There may be a time and a place for a real bubble level, but I happen to think that it’s in carpentry. I’ll tell you why.

Hakuba Bubble Level

In this day and age, you can buy nearly any piece of photographic equipment with a bubble level built into it somewhere. Tripods, ball heads, camera brackets, and even little standalone levels that clip into your hot shoe like the one shown above (made by Hakuba). Do I think these products are clever? Absolutely. Do I recommend purchasing one? Not really.

If you’re building a house, making sure things are level is pretty important. You probably wouldn’t want to walk uphill from your living room to your kitchen, for example. In photography, however, we’re talking about making art, about expressing emotion, about things far divorced from the mechanics of building robust structures for people to live in.

The bubble level started showing up in photography equipment to help people level their images with the precept that keeping your image level is a good thing. I can’t argue with that; if you have a noticeable horizon line in your image and it isn’t wildly and purposefully off-kilter, it should darn well be horizontal. If it is wildly and purposefully off-kilter, you don’t really need a bubble level to do that.

There are three reasons I believe these bubble levels are useless:

  • Bubble levels integrated into tripods are fundamentally worthless because they only tell you if your tripod is level, and unless you have your camera screwed directly onto your tripod (please, please answer “no” to that), it doesn’t do you much good. A tripod can be very steady and secure without being level.

  • A bubble level on your camera does not guarantee that it is level with the surface of the ground (read: what you see), but rather that it is level gravitationally, which may be different. If you are shooting a horizon line that is actually a subtle hill or other topographical feature, the bubble level may actually make your image appear not to be level.

  • Fundamentally, your final image may appear to be level or not level based on features of the composition, including hills, vertical elements such as trees or man-made structures, and so forth. A bubble level isn’t savvy to composition.

Basically, bubble levels only help you if you’re shooting a water horizon, which positively must be gravitationally level because it’s water, or if you’re shooting a scene where gravitationally level is exactly what you want regardless of any other topographical features, such as wide angles of mountain ranges, deserts, and so on.

For my money, I’d rather adjust the frame by eye than buy a doohickey to do it for me and hope that my situation lends itself to the device’s abilities.

Okay, so, how do you level the frame without a bubble level? Here are a couple of tricks I use:

  • Use your autofocus points. If it’s daytime and you can see your autofocus points, align them with elements in the scene to make sure they’re level. the AF points in your viewfinder are guaranteed to be level with respect to the frame, so it gives you a visual hand-hold for lining up horizons and buildings and everything else.

  • Squint. Seriously.

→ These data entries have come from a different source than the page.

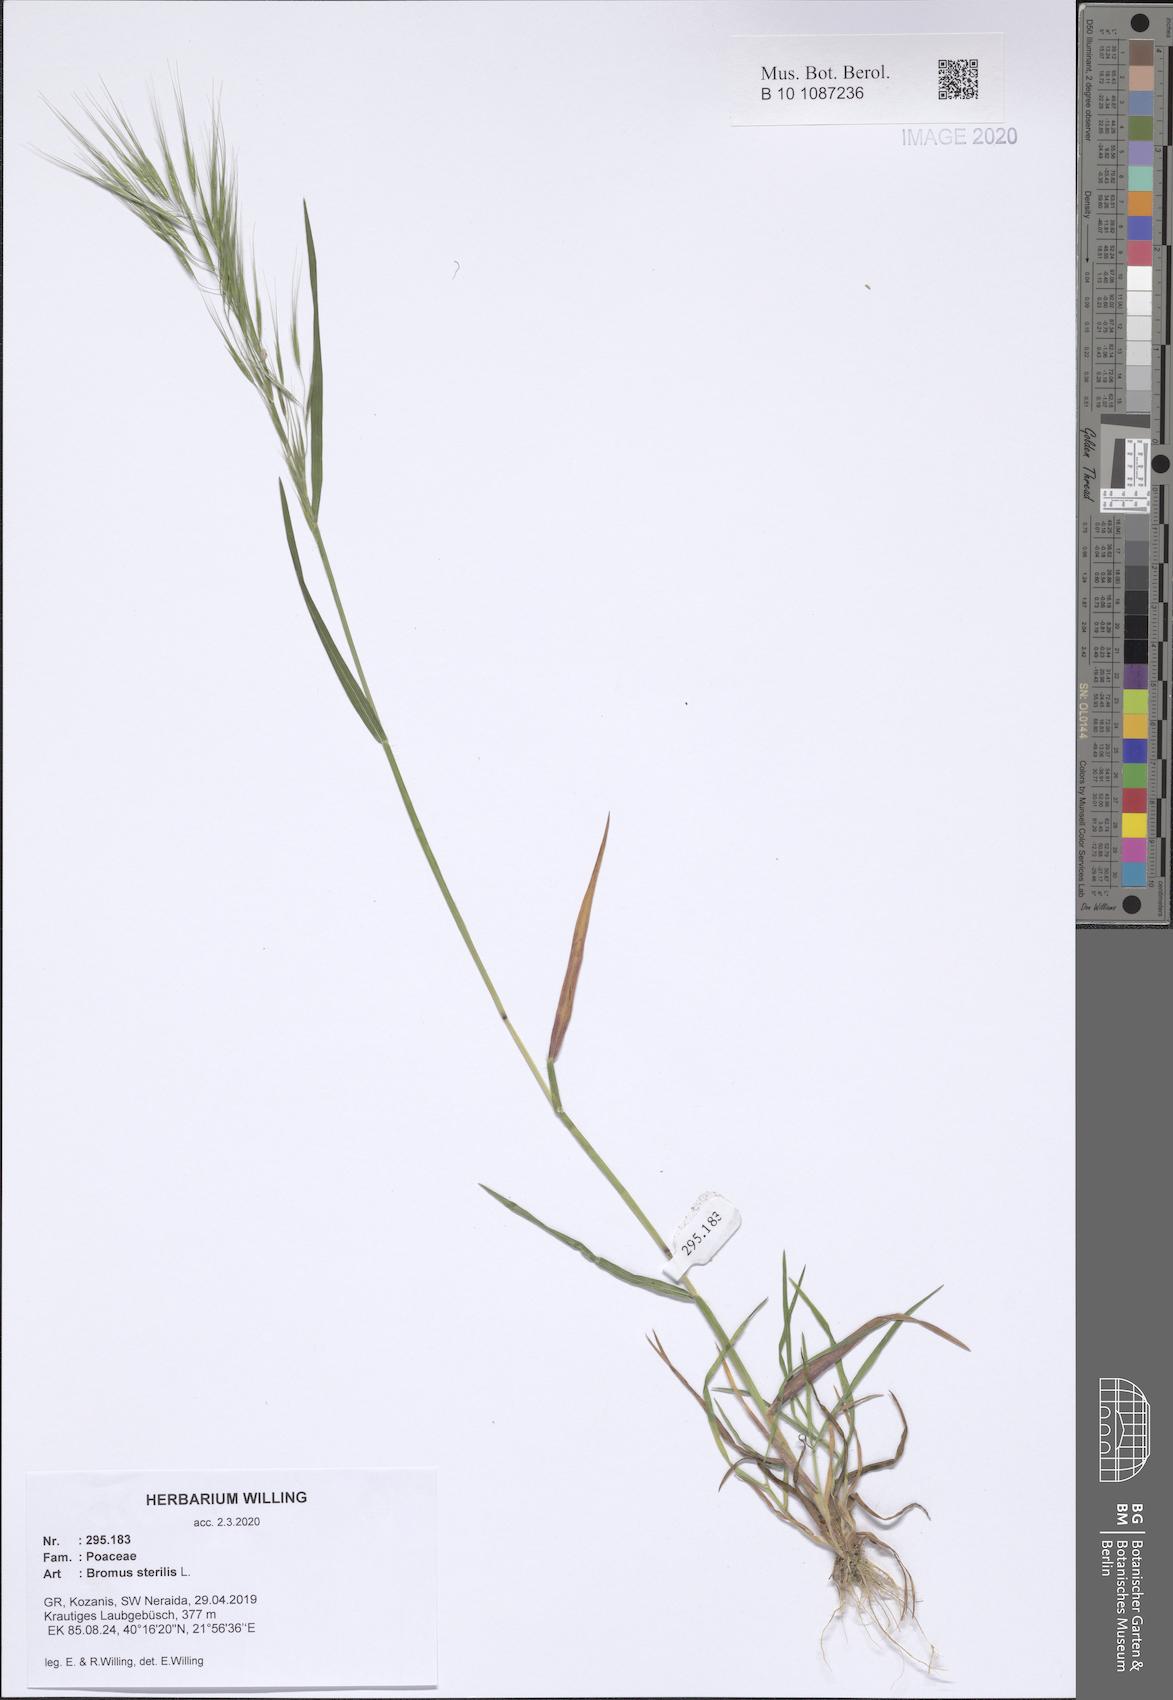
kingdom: Plantae
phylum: Tracheophyta
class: Liliopsida
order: Poales
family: Poaceae
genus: Bromus
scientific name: Bromus sterilis
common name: Poverty brome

One of the more important habits I’ve picked up over the years is to take stock of the entire frame as a composition, which can be hard to do when your face is pressed up against the camera and you have one eye closed and you’re possibly contorting yourself to lean over to where your tripod is perched. If there is a horizon and a tree that should appear to be horizontal and vertical, respectively, pay careful attention to how they appear to be oriented within the frame as a whole rather than how the horizon or the tree line up with AF points or edges of the frame on their own.

  • Fix it in post-processing. I know, that sounds like a cop out, but it’s your last line of defense. If you’re going to be editing all of your photos anyway (as I’m sure you do), it’s a better investment to tweak the horizon a little in Lightroom than to buy a bubble level and wind up having to tweak it in Lightroom anyway since the horizon wasn’t gravitationally level in the first place.

At the end of the day, having one of those little gizmos is probably a net benefit if you know when to use it and when not to use it. But for my money, I’d rather concern myself with the aesthetics of the composition as it appears through the viewfinder than whether or not my camera is gravitationally level or not.

Edit! I ran into a very congenial gentleman here in the Great Smoky Mountains who was on leave from the Army, preparing for his third tour in Iraq, camping and photographing in the park. He was shooting some panoramas with his D200 and told me that a hot shoe bubble level is essential in that case. Now, I could probably go out on a limb and argue against that point, but instead I will concede that shooting panoramas sounds like a pretty good reason to use a bubble level. One of the few.